We then randomly deleted 80% of the original truncated files and moved the other 20% to /commoncrawl3_truncated.
Finally, we moved the refetched files into the /commoncrawl3_refetched directory.
Step 3 – Areas for Improvements
We carried out this work on one of our TB drives. We have to figure out what to keep from our older commoncrawl2 collection and then merge the two collections. We may consider deleting some of the ISO-8859-1/Windows-1252/UTF-8, English text files. We could also identify truncated files based on parser exceptions and move those into /commoncrawl3_truncated.

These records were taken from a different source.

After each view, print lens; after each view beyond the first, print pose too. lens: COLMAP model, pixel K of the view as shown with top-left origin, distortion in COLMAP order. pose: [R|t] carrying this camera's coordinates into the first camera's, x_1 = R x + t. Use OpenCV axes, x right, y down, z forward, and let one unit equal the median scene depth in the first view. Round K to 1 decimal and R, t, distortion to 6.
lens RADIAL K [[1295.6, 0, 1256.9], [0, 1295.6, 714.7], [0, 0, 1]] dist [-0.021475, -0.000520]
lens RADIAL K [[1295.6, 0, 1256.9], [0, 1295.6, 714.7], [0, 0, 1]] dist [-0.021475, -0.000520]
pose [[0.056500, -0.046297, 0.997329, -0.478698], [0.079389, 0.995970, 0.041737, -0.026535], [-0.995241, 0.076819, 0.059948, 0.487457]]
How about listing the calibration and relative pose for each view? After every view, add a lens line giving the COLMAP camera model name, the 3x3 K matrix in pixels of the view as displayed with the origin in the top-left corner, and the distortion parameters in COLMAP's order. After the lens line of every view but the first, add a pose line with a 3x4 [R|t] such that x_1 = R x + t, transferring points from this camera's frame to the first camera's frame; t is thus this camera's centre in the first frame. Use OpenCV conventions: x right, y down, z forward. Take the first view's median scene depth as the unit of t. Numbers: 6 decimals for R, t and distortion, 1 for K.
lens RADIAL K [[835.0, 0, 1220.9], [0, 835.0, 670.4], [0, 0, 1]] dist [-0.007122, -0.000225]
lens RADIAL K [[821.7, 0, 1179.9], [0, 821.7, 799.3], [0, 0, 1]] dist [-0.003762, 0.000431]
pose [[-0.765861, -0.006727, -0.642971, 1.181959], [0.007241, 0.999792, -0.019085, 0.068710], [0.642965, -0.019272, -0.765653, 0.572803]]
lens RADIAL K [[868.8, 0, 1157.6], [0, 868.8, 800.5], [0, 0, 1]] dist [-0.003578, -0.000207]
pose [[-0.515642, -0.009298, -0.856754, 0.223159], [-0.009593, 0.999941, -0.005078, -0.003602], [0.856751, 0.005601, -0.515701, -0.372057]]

Step 4 – Comparison of Contents
Top 20 "container" file mimes:
Mime |
Count |
application/pdf |
528,617 |
text/plain; charset=ISO-8859-1 |
184,019 |
application/msword |
78,210 |
application/vnd.openxmlformats-officedocument.wordprocessingml.document |
75,739 |
text/html; charset=UTF-8 |
75,156 |
text/plain; charset=windows-1252 |
74,144 |
text/plain; charset=UTF-8 |
56,462 |
application/octet-stream |
54,278 |
application/zip |
44,989 |
application/rss+xml |
34,213 |
image/jpeg |
30,968 |
application/atom+xml |
28,934 |
image/png |
28,173 |
text/html; charset=windows-1252 |
26,232 |
application/xhtml+xml; charset=UTF-8 |
25,130 |
text/html; charset=ISO-8859-1 |
24,515 |
application/vnd.google-earth.kml+xml |
23,391 |
application/xhtml+xml; charset=windows-1252 |
22,304 |
application/vnd.openxmlformats-officedocument.spreadsheetml.sheet |
22,084 |
application/rtf |
21,811 |
Top 20 Languages (including embedded files) as identified by language id:
Language |
Number of Files |
en |
1,803,350 |
null |
242,442 |
ru |
155,934 |
de |
109,953 |
fr |
96,192 |
it |
73,781 |
es |
59,069 |
ja |
50,941 |
pl |
47,044 |
pt |
35,490 |
ko |
35,251 |
ca |
30,717 |
fa |
26,202 |
zh-cn |
25,379 |
nl |
23,554 |
ro |
23,259 |
tr |
23,111 |
da |
21,967 |
br |
21,420 |
vi |
19,305 |
Code Coverage Metrics
Tobias Ospelt and Rohan Padhye (the author of https://github.com/rohanpadhye/jqf) both noted on our dev list that we could use coverage analysis to identify a minimal corpus that would cover as much of our code base as possible. Obviously, a minimal corpus designed for our current codebase would not be guaranteed to cover new features, and we'd want to leave plenty of extra files around in the hope that some of them would capture new code paths.
Nevertheless, if we could use jqf or another tool to reduce the corpus, that would help make our runs more efficient.
On TIKA-2750, Tobias reported that his experiment with afl-cmin.py showed that it would take roughly four months on our single VM just to create traces (~300 files per hour).
Other Resources
See ComparisonTikaAndPDFToText201811 for notes on a comparison of the output of pdftotext and Tika.